Thanks to Jonathan Michel and Stephen Clare for leaving comments on a draft! I’m writing in a personal capacity.
“Keep Your Identity Small” argues that when a position on a certain question becomes part of your identity, arguments about topics related to that question become less productive. The examples used are politics, religion, etc. Short excerpt: “For example, the question of the relative merits of programming languages often degenerates into a religious war, because so many programmers identify as X programmers or Y programmers. This sometimes leads people to conclude the question must be unanswerable—that all languages are equally good. Obviously that’s false: anything else people make can be well or badly designed; why should this be uniquely impossible for programming languages? And indeed, you can have a fruitful discussion about the relative merits of programming languages, so long as you exclude people who respond from identity.”
I’ll have a post about this soon. (Committing publicly right now!)
This is disputable, but not crucial to the argument, and I think I’m presenting the more widely held view.
How chaotic is the world, really? How unique is this century? What’s the base rate of extinction?
(I acknowledge that I’m putting very little effort into producing good names.)
(or reject identity labels like this entirely…)
Note that this reasoning applies to other worldviews, too — even some that are widespread as identities.

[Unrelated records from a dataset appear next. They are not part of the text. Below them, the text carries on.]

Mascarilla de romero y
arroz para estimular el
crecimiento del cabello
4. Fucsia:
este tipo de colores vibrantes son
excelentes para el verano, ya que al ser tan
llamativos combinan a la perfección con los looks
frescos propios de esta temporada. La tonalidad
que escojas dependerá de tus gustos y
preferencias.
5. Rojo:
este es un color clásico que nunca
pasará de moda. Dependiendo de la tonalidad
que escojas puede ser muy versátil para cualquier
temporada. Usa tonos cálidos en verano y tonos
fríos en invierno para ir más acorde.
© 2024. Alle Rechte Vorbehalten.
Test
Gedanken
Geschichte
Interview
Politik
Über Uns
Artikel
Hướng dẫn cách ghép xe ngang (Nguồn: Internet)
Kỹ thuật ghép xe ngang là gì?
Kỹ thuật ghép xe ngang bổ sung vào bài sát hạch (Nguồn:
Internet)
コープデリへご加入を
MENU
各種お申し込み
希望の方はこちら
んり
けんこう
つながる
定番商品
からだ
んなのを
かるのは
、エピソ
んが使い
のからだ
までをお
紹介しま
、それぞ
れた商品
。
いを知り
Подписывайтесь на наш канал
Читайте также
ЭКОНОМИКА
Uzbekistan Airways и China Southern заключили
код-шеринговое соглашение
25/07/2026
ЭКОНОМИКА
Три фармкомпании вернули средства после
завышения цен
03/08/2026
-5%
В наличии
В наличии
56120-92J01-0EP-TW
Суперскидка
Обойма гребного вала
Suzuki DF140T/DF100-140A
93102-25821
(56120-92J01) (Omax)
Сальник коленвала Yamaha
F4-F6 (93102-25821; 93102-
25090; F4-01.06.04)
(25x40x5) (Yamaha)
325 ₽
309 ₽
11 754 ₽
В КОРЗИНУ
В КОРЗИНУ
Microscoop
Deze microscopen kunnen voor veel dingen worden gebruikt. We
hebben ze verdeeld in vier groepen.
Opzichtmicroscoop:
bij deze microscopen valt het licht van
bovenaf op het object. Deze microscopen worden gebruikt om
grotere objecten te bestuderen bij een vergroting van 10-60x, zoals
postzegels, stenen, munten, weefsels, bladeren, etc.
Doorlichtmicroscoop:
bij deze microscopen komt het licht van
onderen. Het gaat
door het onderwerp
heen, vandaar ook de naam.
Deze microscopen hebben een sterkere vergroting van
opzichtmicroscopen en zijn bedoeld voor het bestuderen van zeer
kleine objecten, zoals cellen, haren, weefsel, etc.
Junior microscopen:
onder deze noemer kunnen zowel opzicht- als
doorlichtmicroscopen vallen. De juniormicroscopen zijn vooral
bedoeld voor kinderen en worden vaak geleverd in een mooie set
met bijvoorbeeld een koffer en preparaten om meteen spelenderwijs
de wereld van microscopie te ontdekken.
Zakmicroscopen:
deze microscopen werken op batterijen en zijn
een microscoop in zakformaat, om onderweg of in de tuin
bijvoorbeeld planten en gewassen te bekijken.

One example is veganism. If you’re vegan for consequentialist reasons, then your reasoning for being vegan is almost certainly dependent on empirical beliefs which may turn out to be false. (Although perhaps the reasoning behind veganism is less speculative and more tested than that behind longtermism — I’m not sure.) If the reasoning might be wrong, it might be better to avoid having veganism as part of your identity so that you can course-correct later.
The analogy with veganism also brings up further discussion points.
One is that I think there are real benefits to calling yourself “a vegan.” For instance, if you believe that adhering to a vegan diet is important, having veganism as part of your identity can be a helpful accountability nudge. (This sort of benefit is discussed in Eric’s post, which I link to later in the body of the post.) It can also help get you social support. But I still think the harms that I mention in this document apply to veganism.
Similarly, there are probably benefits to calling yourself “a longtermist” beyond ease and speed.
A different discussion could center around the politicization of veganism, whether that’s related to its quality as a decently popular identity, and whether that has any implications for longtermism.
Stephen describes related considerations in a comment.